Monday, August 20, 2007

Samuel Coleridge-Taylor: Violin Concerto in G Minor, Op. 80


Samuel Coleridge-Taylor's Violin Concerto in G Minor, Op. 80 (31:25) was recorded for the first time by Philippe Graffin, violin, and the Johannesburg Philharmonic Orchestra, conducted by Michael Hankinson, on Avie AV0044 (2004).
Jessica Duchen outlines the origin of the work in her liner notes for the CD, quoted here in part:

Visiting the USA in 1906, Coleridge-Taylor met the musical philanthropists Carl and Ellen Stoeckel who from that year onwards held an annual Norfolk Music Festival in their 'Music Shed' (seating more than 1600 people) in the foothills of the Berkshire mountains. They invited him to conduct Hiawatha at the festival in 1910, where he was much fêted by an enthusiastic audience. The occasion gave him the chance to become reacquainted with the great violinist Maud Powell, who had already performed several of his short works for violin and piano.

In discussion with Powell and the Stoeckels, Coleridge-Taylor developed the idea of writing a violin concerto based on negro spiritual themes. After he had completed the work, however, neither he nor Powell was content with it. The composer asked the violinist to send it back, saying that he was instead 'writing a new work at white heat'; Carl Stoeckel also received word from Coleridge-Taylor 'requesting me to throw (the concerto) into the fire; and saying that he had written an entirely new and original work, all the melodies being his own, and that it was a hundred times better than the first composition'.
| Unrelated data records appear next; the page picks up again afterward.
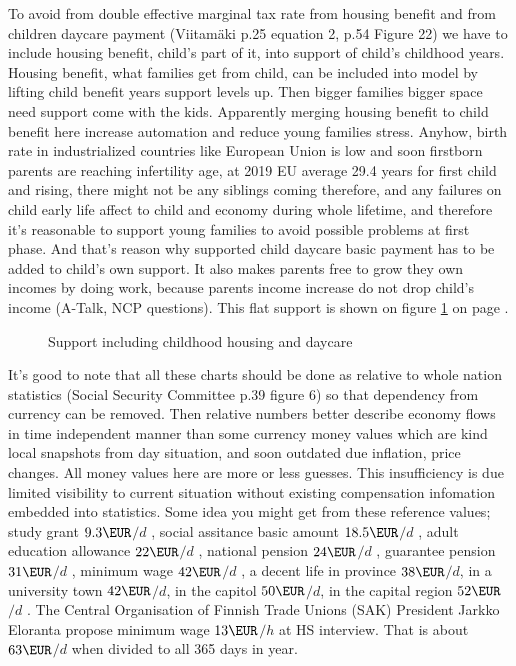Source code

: To avoid from double effective marginal tax rate
from housing benefit and from children daycare payment
(Viitam\"aki\cite{VM_46_2019} p.25 equation 2, p.54 Figure 22)
we have to include housing benefit, child's part of it,
into support of child's childhood years.
Housing benefit, what families get from child,
can be included into model by lifting child benefit years support levels up.
Then bigger families bigger space need support come with the kids.
Apparently merging housing benefit to child benefit here increase automation and reduce young families stress.
Anyhow, birth rate in industrialized countries like European Union is low and soon firstborn parents are reaching infertility age,
at 2019 EU average 29.4 years for first child and rising, there might not be any siblings coming therefore,
and any failures on child early life affect to child and economy during whole lifetime,
and therefore it's reasonable to support young families to avoid possible problems at first phase.
And that's reason why supported child daycare basic payment has to be added to child's own support.
It also makes parents free to grow they own incomes by doing work,
because parents income increase do not drop child's income
(A-Talk\cite{ATalk230413213839}, NCP questions\cite{NCPquestions}).
This flat support is shown on figure \ref{fig:SocialSu2} on page \pageref{fig:SocialSu2}.
\begin{figure} %
 \begin{center}
  \caption{Support including childhood housing and daycare}
  \label{fig:SocialSu2}  
 \end{center}
\end{figure}

It's good to note that all these charts should be done
as relative to whole nation statistics
(Social Security Committee \cite{VN_2023_26} p.39 figure 6)
so that dependency from currency can be removed.
Then relative numbers better describe economy flows in time independent manner
than some currency money values which are kind local snapshots from day situation,
and soon outdated due inflation, price changes.
All money values here are more or less guesses.
This insufficiency is due limited visibility to current situation
without existing compensation infomation embedded into statistics.
Some idea you might get from these reference values;
study grant $9.3\EUR$$\slash d$ \cite{KELA_StudyGrant},
social assitance basic amount $18.5\EUR$$\slash d$ \cite{KELA_BASIC_ASSISTANCE},
adult education allowance $22\EUR$$\slash d$ \cite{AdultEducationAllowance},
national pension $24\EUR$$\slash d$ \cite{KELA_NATIONAL_PENSION},
guarantee pension $31\EUR$$\slash d$ \cite{GUARANTEE_PENSION},
minimum wage $42\EUR$$\slash d$ \cite{KELA_WORK_REQ},
a decent life in province $38\EUR$$\slash d$,
in a university town $42\EUR$$\slash d$,
in the capitol $50\EUR$$\slash d$,
in the capital region $52\EUR$$\slash d$ \cite{THL_2023_1}.
The Central Organisation of Finnish Trade Unions (SAK) President Jarkko Eloranta
propose minimum wage $13\EUR$$\slash h$ at HS interview\cite{HS_202307290200_RS}.
That is about $63\EUR$$\slash d$ when divided to all 365 days in year.

\begin{comment}\end{comment}
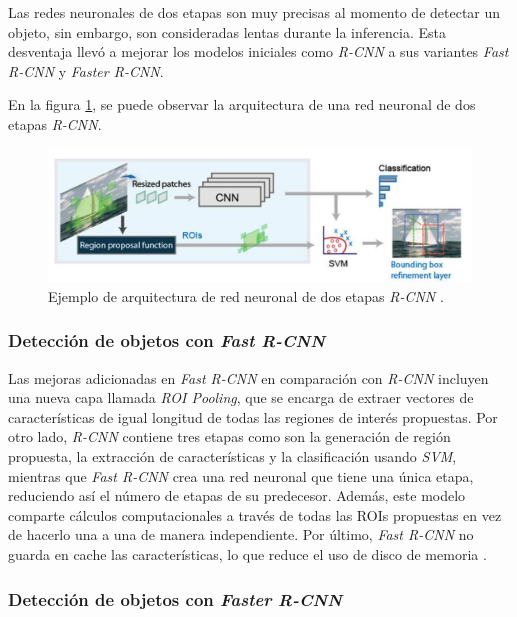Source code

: Las redes neuronales de dos etapas son muy precisas al momento de detectar un objeto, sin embargo, son consideradas lentas durante la inferencia. Esta desventaja llevó a mejorar los modelos iniciales como \textit{R-CNN} a sus variantes \textit{Fast R-CNN} y \textit{Faster R-CNN}.

En la figura \ref{fig:rcnn}, se puede observar la arquitectura de una red neuronal de dos etapas \textit{R-CNN}.

\begin{figure}[ht]
	\centering
	\includegraphics[scale=.25]{./Figures/R-CNN.png}
	\caption{Ejemplo de arquitectura de red neuronal de dos etapas \textit{R-CNN} \cite{WEBSITE:6}.}
	\label{fig:rcnn}
\end{figure}

\subsubsection{Detección de objetos con \textit{Fast R-CNN}}

Las mejoras adicionadas en \textit{Fast R-CNN} en comparación con \textit{R-CNN} incluyen una nueva capa llamada \textit{ROI Pooling}, que se encarga de extraer vectores de características de igual longitud de todas las regiones de interés propuestas. Por otro lado, \textit{R-CNN} contiene tres etapas como son la generación de región propuesta, la extracción de características y la clasificación usando \textit{SVM}, mientras que \textit{Fast R-CNN} crea una red neuronal que tiene una única etapa, reduciendo así el número de etapas de su predecesor. Además, este modelo comparte cálculos computacionales a través de todas las ROIs propuestas en vez de hacerlo una a una de manera independiente. Por último, \textit{Fast R-CNN} no guarda en cache las características, lo que reduce el uso de disco de memoria \cite{ARTICLE:10}.

\subsubsection{Detección de objetos con \textit{Faster R-CNN}}


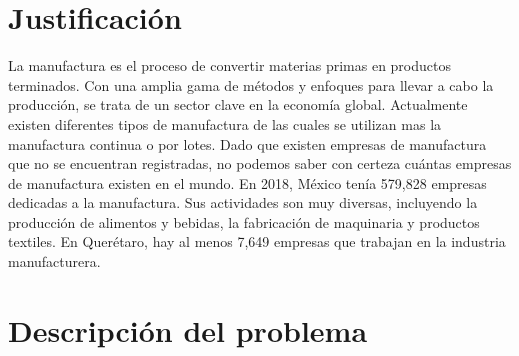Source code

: \section{Justificación}

% 
% 
La manufactura es el proceso de convertir materias primas en productos terminados. Con una amplia gama de métodos y enfoques para llevar a cabo la producción, se trata de un sector clave en la economía global.
Actualmente existen diferentes tipos de manufactura de las cuales se utilizan mas la manufactura continua o por lotes. 
Dado que existen empresas de manufactura que no se encuentran registradas, no podemos saber con certeza cuántas empresas de manufactura existen en el mundo. 
En 2018, México tenía 579,828 empresas dedicadas a la manufactura. Sus actividades son muy diversas, incluyendo la producción de alimentos y bebidas, la fabricación de maquinaria y productos textiles.
En Querétaro, hay al menos 7,649 empresas que trabajan en la industria manufacturera.
% 
% 
\section{Descripción del problema}

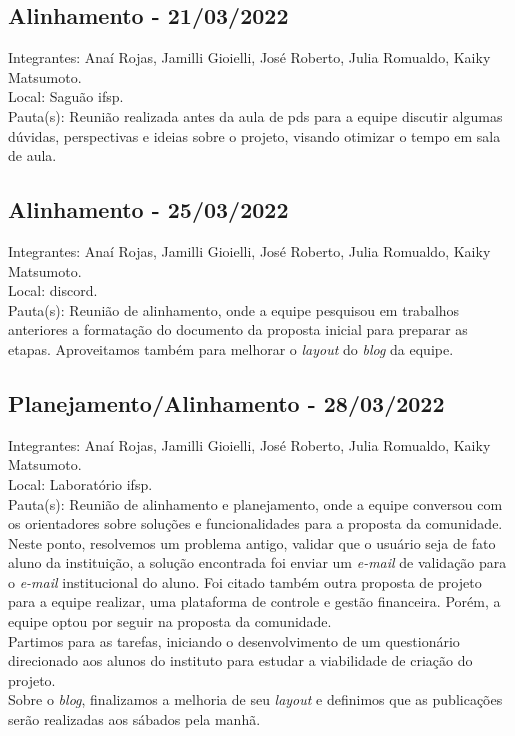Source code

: \subsection{Alinhamento - 21/03/2022}
\noindent Integrantes: Anaí Rojas, Jamilli Gioielli, José Roberto, Julia Romualdo, Kaiky Matsumoto. \\
Local: Saguão \acs{ifsp}.\\
Pauta(s): Reunião realizada antes da aula de \acs{pds} para a equipe discutir algumas dúvidas, perspectivas e ideias sobre o projeto, visando otimizar o tempo em sala de aula.

\subsection{Alinhamento - 25/03/2022}
\noindent Integrantes: Anaí Rojas, Jamilli Gioielli, José Roberto, Julia Romualdo, Kaiky Matsumoto. \\
Local: \gls{discord}.\\
Pauta(s): Reunião de alinhamento, onde a equipe pesquisou em trabalhos anteriores a formatação do documento da proposta inicial para preparar as etapas. 
Aproveitamos também para melhorar o \textsl{layout} do \textsl{blog} da equipe.

\subsection{Planejamento/Alinhamento - 28/03/2022}
\noindent Integrantes: Anaí Rojas, Jamilli Gioielli, José Roberto, Julia Romualdo, Kaiky Matsumoto. \\
Local: Laboratório \acs{ifsp}.\\
Pauta(s): Reunião de alinhamento e planejamento, onde a equipe conversou com os orientadores sobre soluções e funcionalidades para a proposta da comunidade. Neste ponto, resolvemos um problema antigo, validar que o usuário seja de fato aluno da instituição, a solução encontrada foi enviar um \textsl{e-mail} de validação para o \textsl{e-mail} institucional do aluno. Foi citado também outra proposta de projeto para a equipe realizar, uma plataforma de controle e gestão financeira. Porém, a equipe optou por seguir na proposta da comunidade.\\
Partimos para as tarefas, iniciando o desenvolvimento de um questionário direcionado aos alunos do instituto para estudar a viabilidade de criação do projeto.\\
Sobre o \textsl{blog}, finalizamos a melhoria de seu \textsl{layout} e definimos que as publicações serão realizadas aos sábados pela manhã.

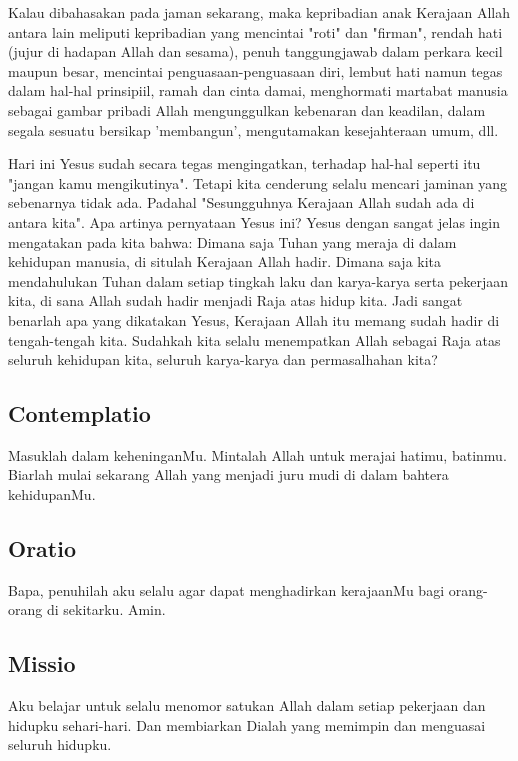 \documentclass[a5paper,headsepline,titlepage,11pt,nnormalheadings,DIVcalc]{scrbook}
\begin{document}
Kalau dibahasakan pada jaman sekarang, maka kepribadian anak  Kerajaan  Allah  antara   lain   meliputi  kepribadian yang mencintai "roti" dan "firman", rendah hati (jujur di hadapan Allah dan sesama), penuh tanggungjawab dalam perkara kecil maupun besar,   mencintai   penguasaan-penguasaan   diri,   lembut   hati namun tegas dalam hal-hal prinsipiil, ramah dan cinta damai, menghormati martabat manusia sebagai gambar pribadi Allah mengunggulkan kebenaran dan keadilan, dalam segala sesuatu bersikap 'membangun', mengutamakan  kesejahteraan umum, dll.

       Hari ini Yesus sudah secara tegas mengingatkan, terhadap hal-hal
seperti itu "jangan kamu mengikutinya". Tetapi kita cenderung selalu mencari
jaminan yang sebenarnya tidak ada. Padahal "Sesungguhnya Kerajaan Allah
sudah ada di antara kita". Apa artinya pernyataan Yesus ini? Yesus dengan
sangat jelas ingin mengatakan pada kita bahwa: Dimana saja Tuhan yang meraja
di dalam kehidupan manusia, di situlah Kerajaan Allah hadir. Dimana saja
kita mendahulukan Tuhan dalam setiap tingkah laku dan karya-karya serta
pekerjaan kita, di sana Allah sudah hadir menjadi Raja atas hidup kita. Jadi
sangat benarlah apa yang dikatakan Yesus, Kerajaan Allah itu memang sudah
hadir di tengah-tengah kita. Sudahkah kita selalu menempatkan Allah sebagai
Raja atas seluruh kehidupan kita, seluruh karya-karya dan permasalhahan kita?

\subsection*{Contemplatio}
Masuklah dalam keheninganMu. Mintalah Allah untuk merajai hatimu, batinmu.
Biarlah mulai sekarang Allah yang menjadi juru mudi di dalam bahtera
kehidupanMu.

\subsection*{Oratio}
Bapa, penuhilah aku selalu agar dapat menghadirkan kerajaanMu bagi
orang-orang di sekitarku. Amin.

\subsection*{Missio}
Aku belajar untuk selalu menomor satukan Allah dalam setiap pekerjaan dan
hidupku sehari-hari. Dan membiarkan Dialah yang memimpin dan menguasai
seluruh hidupku.
\end{document}
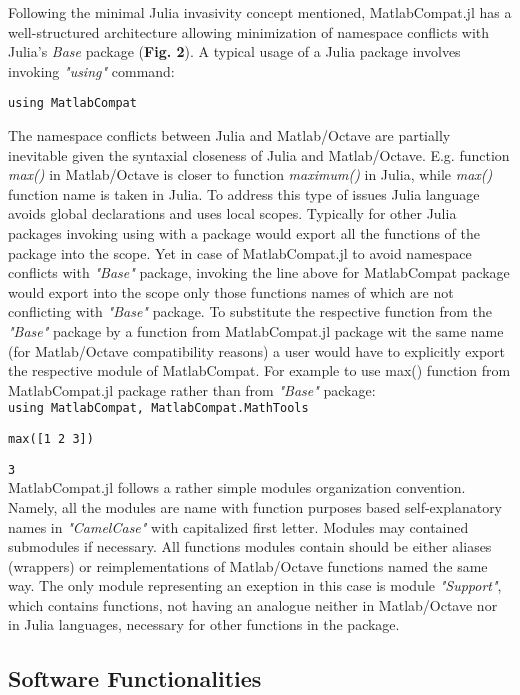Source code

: Following the minimal Julia invasivity concept mentioned, MatlabCompat.jl has a well-structured architecture allowing minimization of namespace conflicts with Julia's \textit{Base} package (\textbf{Fig. 2}). A typical usage of a Julia package involves invoking \textit{"using"} command:

\verb|using MatlabCompat|

The namespace conflicts between Julia and Matlab/Octave are partially inevitable given the syntaxial closeness of Julia and Matlab/Octave. E.g. function \textit{max()} in Matlab/Octave is closer to function \textit{maximum()} in Julia, while \textit{max()} function name is taken in Julia. To address this type of issues Julia language avoids global declarations and uses local scopes. Typically for other Julia packages invoking using with a package would export all the functions of the package into the scope. Yet in case of MatlabCompat.jl to avoid namespace conflicts with \textit{"Base"} package, invoking the line above for MatlabCompat package would export into the scope only those functions names of which are not conflicting with \textit{"Base"} package. To substitute the respective function from the \textit{"Base"} package by a function from MatlabCompat.jl package wit the same name (for Matlab/Octave compatibility reasons) a user would have to explicitly export the respective module of MatlabCompat. For example to use max() function from MatlabCompat.jl package rather than from \textit{"Base"} package:\\

\verb|using MatlabCompat, MatlabCompat.MathTools|

\verb|max([1 2 3])|

\verb|3|\\


MatlabCompat.jl follows a rather simple modules organization convention. Namely, all the modules are name with function purposes based self-explanatory names in \textit{"CamelCase"} with capitalized first letter. Modules may contained submodules if necessary. All functions modules contain should be either aliases (wrappers) or reimplementations of Matlab/Octave functions named the same way. The only module representing an exeption in this case is module \textit{"Support"}, which contains functions, not having an analogue neither in Matlab/Octave nor in Julia languages, necessary for other functions in the package.

\subsection{Software Functionalities}

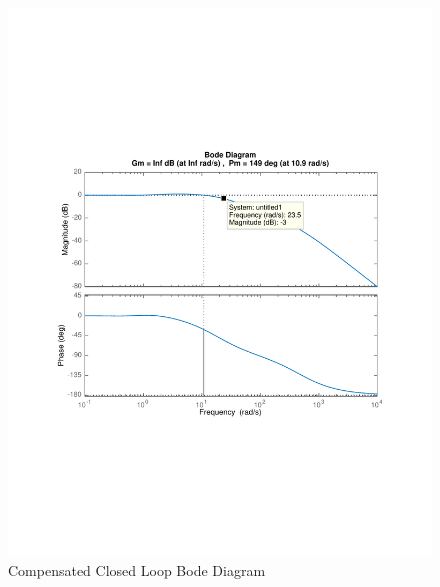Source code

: \documentclass[12pt]{article}
\begin{document}
\begin{figure}[h]
\begin{center}
\includegraphics[width=1\textwidth]{figures/compensated_close_loop_bode}
\caption{Compensated Closed Loop Bode Diagram}
\end{center}
\end{figure}
\end{document}
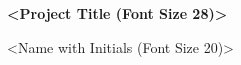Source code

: 
\title{}
\date{}
\author{}

\begin{titlepage}
    \begin{center}
    \vspace*{4cm}

    {\fontsize{28pt}{33.6pt}\selectfont
    \textbf{\textless Project Title (Font Size 28)\textgreater{}}
    }
    \vspace{16cm}
    
    {\fontsize{20pt}{24pt}\selectfont
    \textless Name with Initials (Font Size 20)\textgreater{}
    }
    
    \end{center}
    \thispagestyle{empty}
\end{titlepage}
On receiving the replacement concerto, Powell declared that it was 'like a bouquet of flowers' and dubbed the composer 'a coloured Dvorak'. She agreed to give the premiere on 4 June 1912 - though the event was almost scuppered when the orchestral parts were shipped to the USA on the Titanic. Fortunately, Coleridge-Taylor was able to produce a new set in time.

Less happily, he was unable to attend the premiere himself. Overworked and exhausted - his celebrity did not extend to financial security - he died of pneumonia that September, aged only 38.


Rob Barnett has written a favorable review of the CD for MusicWeb International in which he observes:

It is a highly attractive work with a powerfully memorable store of whistleable tunes both sweetly sung and lively.